:: TASK STATEMENT ::
Copy out every line below that contains the word "lung".

:: INFORMATION SUPPLIED ::
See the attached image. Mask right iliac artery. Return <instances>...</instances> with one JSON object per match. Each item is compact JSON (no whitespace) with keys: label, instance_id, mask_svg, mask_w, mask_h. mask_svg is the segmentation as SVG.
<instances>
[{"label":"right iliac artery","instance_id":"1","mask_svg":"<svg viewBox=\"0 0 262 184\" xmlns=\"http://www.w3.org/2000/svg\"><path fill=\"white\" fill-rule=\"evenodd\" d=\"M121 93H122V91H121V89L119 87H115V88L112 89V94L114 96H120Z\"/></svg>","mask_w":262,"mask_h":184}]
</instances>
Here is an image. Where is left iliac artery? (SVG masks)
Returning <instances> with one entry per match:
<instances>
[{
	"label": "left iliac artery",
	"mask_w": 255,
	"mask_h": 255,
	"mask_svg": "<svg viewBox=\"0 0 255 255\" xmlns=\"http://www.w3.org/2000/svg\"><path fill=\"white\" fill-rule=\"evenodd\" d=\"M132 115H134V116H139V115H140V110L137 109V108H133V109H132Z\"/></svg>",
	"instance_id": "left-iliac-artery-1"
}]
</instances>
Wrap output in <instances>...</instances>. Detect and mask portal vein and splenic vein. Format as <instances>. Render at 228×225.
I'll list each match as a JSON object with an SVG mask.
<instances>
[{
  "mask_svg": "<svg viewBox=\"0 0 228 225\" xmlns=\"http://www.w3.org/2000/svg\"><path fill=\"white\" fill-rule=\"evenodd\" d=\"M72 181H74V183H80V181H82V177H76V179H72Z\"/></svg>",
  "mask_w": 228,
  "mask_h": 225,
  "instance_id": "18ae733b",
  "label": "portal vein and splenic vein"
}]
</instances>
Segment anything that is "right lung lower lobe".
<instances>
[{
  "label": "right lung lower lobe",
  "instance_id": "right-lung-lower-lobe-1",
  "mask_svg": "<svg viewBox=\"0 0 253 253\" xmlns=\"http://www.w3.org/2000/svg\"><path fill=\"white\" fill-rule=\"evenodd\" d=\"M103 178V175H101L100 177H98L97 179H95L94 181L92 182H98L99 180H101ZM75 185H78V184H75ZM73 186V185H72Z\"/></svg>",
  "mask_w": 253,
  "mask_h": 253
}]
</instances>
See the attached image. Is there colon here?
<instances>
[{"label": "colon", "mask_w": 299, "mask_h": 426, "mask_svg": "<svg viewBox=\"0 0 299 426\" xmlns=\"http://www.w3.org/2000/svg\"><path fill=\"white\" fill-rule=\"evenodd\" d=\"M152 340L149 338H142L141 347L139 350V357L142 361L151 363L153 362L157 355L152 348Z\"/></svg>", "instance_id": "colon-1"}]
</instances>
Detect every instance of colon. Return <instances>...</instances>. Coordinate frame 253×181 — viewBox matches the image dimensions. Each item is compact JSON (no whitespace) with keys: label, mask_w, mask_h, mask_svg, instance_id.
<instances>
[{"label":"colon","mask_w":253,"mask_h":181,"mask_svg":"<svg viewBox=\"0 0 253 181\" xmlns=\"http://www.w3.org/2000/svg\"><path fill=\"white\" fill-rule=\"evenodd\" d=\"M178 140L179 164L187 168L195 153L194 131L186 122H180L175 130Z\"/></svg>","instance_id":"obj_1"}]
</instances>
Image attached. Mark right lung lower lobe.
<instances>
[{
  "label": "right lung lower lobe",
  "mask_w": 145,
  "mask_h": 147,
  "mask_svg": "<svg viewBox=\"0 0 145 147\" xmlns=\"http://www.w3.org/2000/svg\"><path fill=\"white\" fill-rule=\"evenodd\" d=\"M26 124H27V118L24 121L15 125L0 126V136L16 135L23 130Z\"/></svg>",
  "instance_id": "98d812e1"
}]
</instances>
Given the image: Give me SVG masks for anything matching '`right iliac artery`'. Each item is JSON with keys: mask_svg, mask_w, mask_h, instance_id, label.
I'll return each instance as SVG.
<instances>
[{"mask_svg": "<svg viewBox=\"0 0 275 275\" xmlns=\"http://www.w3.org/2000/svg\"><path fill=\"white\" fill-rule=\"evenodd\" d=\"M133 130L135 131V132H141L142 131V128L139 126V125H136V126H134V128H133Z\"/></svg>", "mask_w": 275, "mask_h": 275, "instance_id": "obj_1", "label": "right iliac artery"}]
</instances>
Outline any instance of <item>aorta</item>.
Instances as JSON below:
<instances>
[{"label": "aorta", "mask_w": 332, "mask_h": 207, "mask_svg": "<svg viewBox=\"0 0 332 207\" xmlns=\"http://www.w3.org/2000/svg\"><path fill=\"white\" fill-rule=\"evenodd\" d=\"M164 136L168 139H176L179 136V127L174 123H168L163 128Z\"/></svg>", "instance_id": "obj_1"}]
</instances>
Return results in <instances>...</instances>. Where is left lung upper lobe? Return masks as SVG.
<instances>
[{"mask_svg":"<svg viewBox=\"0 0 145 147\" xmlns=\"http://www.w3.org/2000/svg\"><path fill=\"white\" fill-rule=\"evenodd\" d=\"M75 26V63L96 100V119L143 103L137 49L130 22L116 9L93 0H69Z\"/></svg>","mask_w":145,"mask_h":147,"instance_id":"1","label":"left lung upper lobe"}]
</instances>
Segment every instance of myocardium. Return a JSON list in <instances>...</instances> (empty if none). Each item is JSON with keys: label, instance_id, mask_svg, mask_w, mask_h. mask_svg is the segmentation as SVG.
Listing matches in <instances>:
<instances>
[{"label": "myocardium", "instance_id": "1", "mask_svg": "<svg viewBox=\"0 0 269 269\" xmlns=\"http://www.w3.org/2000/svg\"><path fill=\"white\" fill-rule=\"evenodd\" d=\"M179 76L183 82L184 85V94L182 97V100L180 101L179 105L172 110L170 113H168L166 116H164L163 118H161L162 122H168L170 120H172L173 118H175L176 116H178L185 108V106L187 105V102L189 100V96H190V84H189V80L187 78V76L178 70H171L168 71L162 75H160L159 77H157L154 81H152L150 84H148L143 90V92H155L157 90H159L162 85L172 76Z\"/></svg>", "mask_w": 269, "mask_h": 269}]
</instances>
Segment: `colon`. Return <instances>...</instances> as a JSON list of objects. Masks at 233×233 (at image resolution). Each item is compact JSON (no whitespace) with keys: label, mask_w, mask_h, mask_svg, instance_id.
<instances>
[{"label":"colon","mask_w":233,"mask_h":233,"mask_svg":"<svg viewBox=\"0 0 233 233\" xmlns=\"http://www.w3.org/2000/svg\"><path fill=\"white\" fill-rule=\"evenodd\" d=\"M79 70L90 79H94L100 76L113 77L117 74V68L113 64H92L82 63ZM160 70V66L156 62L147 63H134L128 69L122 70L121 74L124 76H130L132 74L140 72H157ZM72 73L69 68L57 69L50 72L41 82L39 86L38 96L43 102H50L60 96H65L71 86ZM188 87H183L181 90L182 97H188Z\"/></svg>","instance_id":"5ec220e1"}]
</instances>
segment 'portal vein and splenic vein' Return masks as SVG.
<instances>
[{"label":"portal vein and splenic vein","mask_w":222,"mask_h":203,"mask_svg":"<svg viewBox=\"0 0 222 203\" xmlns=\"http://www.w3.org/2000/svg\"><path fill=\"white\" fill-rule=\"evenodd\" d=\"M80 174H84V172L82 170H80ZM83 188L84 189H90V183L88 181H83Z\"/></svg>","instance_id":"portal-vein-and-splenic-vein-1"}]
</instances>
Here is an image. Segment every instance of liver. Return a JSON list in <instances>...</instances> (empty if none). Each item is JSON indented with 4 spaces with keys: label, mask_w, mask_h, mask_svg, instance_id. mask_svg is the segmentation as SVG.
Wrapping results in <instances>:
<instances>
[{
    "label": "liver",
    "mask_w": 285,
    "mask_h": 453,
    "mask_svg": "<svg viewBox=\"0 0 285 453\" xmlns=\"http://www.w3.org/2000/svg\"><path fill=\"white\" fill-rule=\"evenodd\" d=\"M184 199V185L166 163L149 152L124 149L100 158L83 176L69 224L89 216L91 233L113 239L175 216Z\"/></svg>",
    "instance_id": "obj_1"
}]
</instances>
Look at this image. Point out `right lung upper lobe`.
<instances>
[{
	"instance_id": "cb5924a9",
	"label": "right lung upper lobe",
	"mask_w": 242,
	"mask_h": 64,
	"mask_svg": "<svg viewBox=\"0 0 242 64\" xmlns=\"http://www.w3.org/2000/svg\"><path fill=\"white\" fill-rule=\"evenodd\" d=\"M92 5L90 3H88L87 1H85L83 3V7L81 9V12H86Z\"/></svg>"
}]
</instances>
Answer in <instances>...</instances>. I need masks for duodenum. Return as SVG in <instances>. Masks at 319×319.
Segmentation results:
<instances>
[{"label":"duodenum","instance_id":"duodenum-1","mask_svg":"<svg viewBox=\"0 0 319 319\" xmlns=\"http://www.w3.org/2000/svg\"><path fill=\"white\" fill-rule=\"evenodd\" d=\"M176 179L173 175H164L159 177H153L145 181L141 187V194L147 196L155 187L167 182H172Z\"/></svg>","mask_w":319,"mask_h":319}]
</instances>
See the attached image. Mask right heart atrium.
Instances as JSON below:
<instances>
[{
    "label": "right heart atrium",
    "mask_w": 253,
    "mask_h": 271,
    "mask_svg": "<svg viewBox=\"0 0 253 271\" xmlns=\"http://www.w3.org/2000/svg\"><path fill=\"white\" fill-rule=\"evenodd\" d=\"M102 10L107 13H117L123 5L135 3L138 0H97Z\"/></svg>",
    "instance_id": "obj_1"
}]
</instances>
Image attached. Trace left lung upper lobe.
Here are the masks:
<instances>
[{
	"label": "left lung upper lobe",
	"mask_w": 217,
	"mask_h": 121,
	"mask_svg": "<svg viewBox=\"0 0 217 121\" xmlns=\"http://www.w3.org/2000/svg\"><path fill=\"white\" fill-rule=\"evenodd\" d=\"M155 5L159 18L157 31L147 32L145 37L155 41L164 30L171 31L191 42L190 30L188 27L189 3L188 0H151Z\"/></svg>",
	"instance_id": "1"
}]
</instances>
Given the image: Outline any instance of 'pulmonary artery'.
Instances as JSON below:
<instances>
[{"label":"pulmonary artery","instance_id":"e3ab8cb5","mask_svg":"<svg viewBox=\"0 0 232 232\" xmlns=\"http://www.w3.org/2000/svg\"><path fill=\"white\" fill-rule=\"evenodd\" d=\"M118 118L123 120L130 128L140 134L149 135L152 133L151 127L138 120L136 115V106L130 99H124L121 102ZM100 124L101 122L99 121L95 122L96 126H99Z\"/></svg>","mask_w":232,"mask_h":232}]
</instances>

:: TASK SOLUTION ::
Segment anything that is "right lung lower lobe".
  "label": "right lung lower lobe",
  "instance_id": "right-lung-lower-lobe-1",
Image attached. Mark right lung lower lobe.
  "label": "right lung lower lobe",
Return results in <instances>...</instances>. Where is left lung upper lobe? Return masks as SVG.
[{"mask_svg":"<svg viewBox=\"0 0 145 147\" xmlns=\"http://www.w3.org/2000/svg\"><path fill=\"white\" fill-rule=\"evenodd\" d=\"M75 26V63L96 100V119L143 103L137 49L130 22L116 9L93 0H69Z\"/></svg>","mask_w":145,"mask_h":147,"instance_id":"1","label":"left lung upper lobe"}]
Look at this image. Point out `right lung upper lobe`.
	"label": "right lung upper lobe",
Image attached. Trace left lung upper lobe.
	"label": "left lung upper lobe",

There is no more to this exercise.